The main strength of this study is the large-scale longitudinal data from one age cohort in the Helsinki metropolitan area. However, some limitations must be noted. In addition, all data were gathered by self-reported questionnaires; thus, the assessment of emotional and behavioral difficulties and sleep was subjective. However, in this study bedtime and wake-up time are self-reported averages over time, whereas objective sleep measures are momentary estimations for sleep. When it comes to examining age groups at the population level comprehensive sampling with objective measures is challenging to conduct. Furthermore, an objective measurement would not have yielded such a large sample size, reflecting well the Finnish children and adolescents at a population-based level. Sleep duration was measured by counting the hours between bedtime and wake-up time. The anchors of bedtime and wake-up time were used to determine only estimated sleep duration. Since the first and last response options for bedtime and wake-up time were open-ended, the variable measuring self-reported sleep duration is merely indicative. In addition, Cronbach’s alphas for conduct and peer problems were low at every time point. As the research was conducted as part of the school routine, information was collected only on students on the target grade who were present during the school day. Therefore, the results could have been different had the follow-up sample included everyone who participated in T1.

Conclusion

The complex associations between sleep and psychosocial development from early to late adolescence are still largely unknown. A longitudinal approach is needed to understand the interplay between sleep and psychosocial outcomes and their long-term effects on well-being. With a five-year follow-up of Finnish adolescents, this longitudinal study examined the relations between self-reported sleep duration, sleep problems, and psychosocial well-being during adolescence. This study showed a reciprocal path between disturbed sleep and emotional and behavioral difficulties. On one hand, short sleep duration across adolescence predisposes to various psychosocial difficulties including emotional symptoms, conduct problems and hyperactivity. On the other hand, emotional and psychosocial difficulties across adolescence can predispose to sleep problems later in adolescence. The aforementioned novel findings of the present study shed light on the associations between sleep and emotional and behavioral difficulties drawing a more complex picture than one is the cause of the other. Furthermore, this longitudinal study suggests that the interplay between sleep and emotional and behavioral difficulties not only affects the current state of well-being but also predicts future sleep and emotional and behavioral difficulties during adolescence. Together, these findings indicate that sleep plays a significant role in adolescent externalizing and internalizing behaviors, and vice versa as emotional and behavioral difficulties influence adolescent sleep quality. The results of this study indicate that adolescent sleep should be considered more extensively in order to give advice for planning adolescent health promotion programs.

Acknowledgements

The authors would like to thank Juhani E. Lehto for his contributions to the early stages of this manuscript. Open access funding provided by University of Helsinki including Helsinki University Central Hospital.
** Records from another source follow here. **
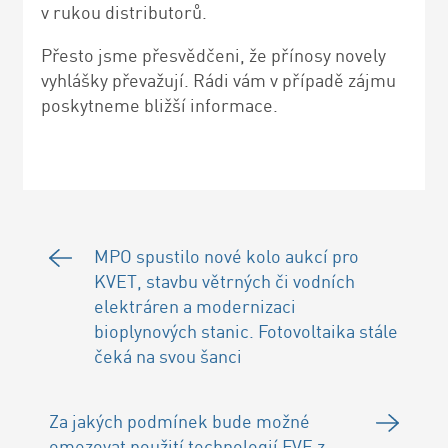
v rukou distributorů.
Přesto jsme přesvědčeni, že přínosy novely
vyhlášky převažují. Rádi vám v případě zájmu
poskytneme bližší informace.
MPO spustilo nové kolo aukcí pro
KVET, stavbu větrných či vodních
elektráren a modernizaci
bioplynových stanic. Fotovoltaika stále
čeká na svou šanci
Za jakých podmínek bude možné
omezovat použití technologií FVE z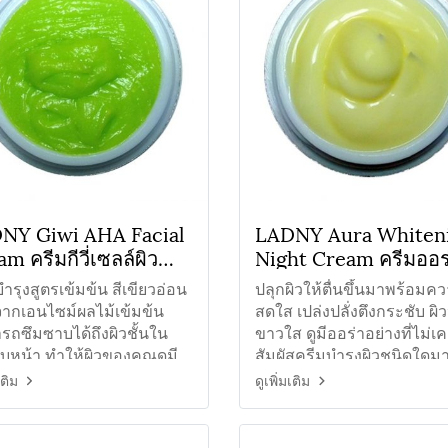
NY Giwi AHA Facial
LADNY Aura Whiten
m ครีมกีวี่เซลล์ผิว
Night Cream ครีมออร
า
ไวท์กลางคืน
ำรุงสูตรเข้มข้น สีเขียวอ่อน
ปลุกผิวให้ตื่นขึ้นมาพร้อมค
จากเอนไซม์ผลไม้เข้มข้น
สดใส เปล่งปลั่งตึงกระชับ ผิ
รถซึมซาบได้ถึงผิวชั้นใน
ขาวใส ดูมีออร่าอย่างที่ไม่เ
บหน้า ทำให้ผิวของคุณดูมี
สัมผัสครีมบำรุงผิวชนิดใดม
าพดี
แก้ปัญหาสิว ฝ้า
เติม
ดูเพิ่มเติม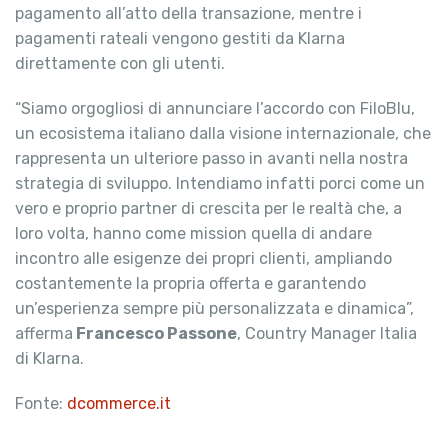
pagamento all’atto della transazione, mentre i
pagamenti rateali vengono gestiti da Klarna
direttamente con gli utenti.
“Siamo orgogliosi di annunciare l’accordo con FiloBlu,
un ecosistema italiano dalla visione internazionale, che
rappresenta un ulteriore passo in avanti nella nostra
strategia di sviluppo. Intendiamo infatti porci come un
vero e proprio partner di crescita per le realtà che, a
loro volta, hanno come mission quella di andare
incontro alle esigenze dei propri clienti, ampliando
costantemente la propria offerta e garantendo
un’esperienza sempre più personalizzata e dinamica”,
afferma
Francesco Passone
, Country Manager Italia
di Klarna.
Fonte:
dcommerce.it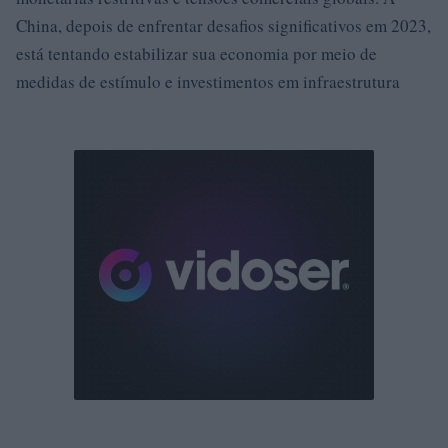
China, depois de enfrentar desafios significativos em 2023,
está tentando estabilizar sua economia por meio de
medidas de estímulo e investimentos em infraestrutura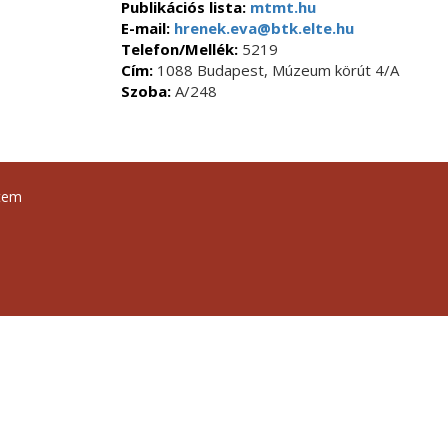
Publikációs lista:
mtmt.hu
E-mail:
hrenek.eva@btk.elte.hu
Telefon/Mellék:
5219
Cím:
1088 Budapest, Múzeum körút 4/A
Szoba:
A/248
tem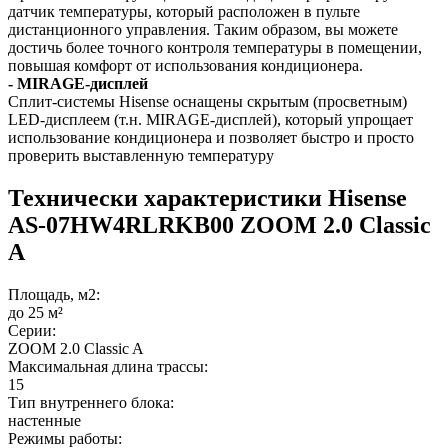
датчик температуры, который расположен в пульте
дистанционного управления. Таким образом, вы можете
достичь более точного контроля температуры в помещении,
повышая комфорт от использования кондиционера.
- MIRAGE-дисплей
Сплит-системы Hisense оснащены скрытым (просветным)
LED-дисплеем (т.н. MIRAGE-дисплей), который упрощает
использование кондиционера и позволяет быстро и просто
проверить выставленную температуру
Технически характеристики Hisense
AS-07HW4RLRKB00 ZOOM 2.0 Classic
A
Площадь, м2:
до 25 м²
Серии:
ZOOM 2.0 Classic A
Максимальная длина трассы:
15
Тип внутреннего блока:
настенные
Режимы работы:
Compliance with Ethical Standards

Conflict of Interest

The authors declare that they have no conflict of interest.

Ethical Approval

The Ethics Committee of the Finnish Institute for Health and Welfare approved the study design for each data collection.

Informed Consent

Permission was also obtained from all educational authorities for each data collection year, and parents were given the right to refuse participation on behalf of their child. In two of 14 municipalities, local authorities required parental consent which was collected. Before filling the questionnaire, adolescents were informed orally and in the first page of the questionnaire that the participation was voluntary and that they can step out of the study any time. By filling the questionnaire, they gave their assent.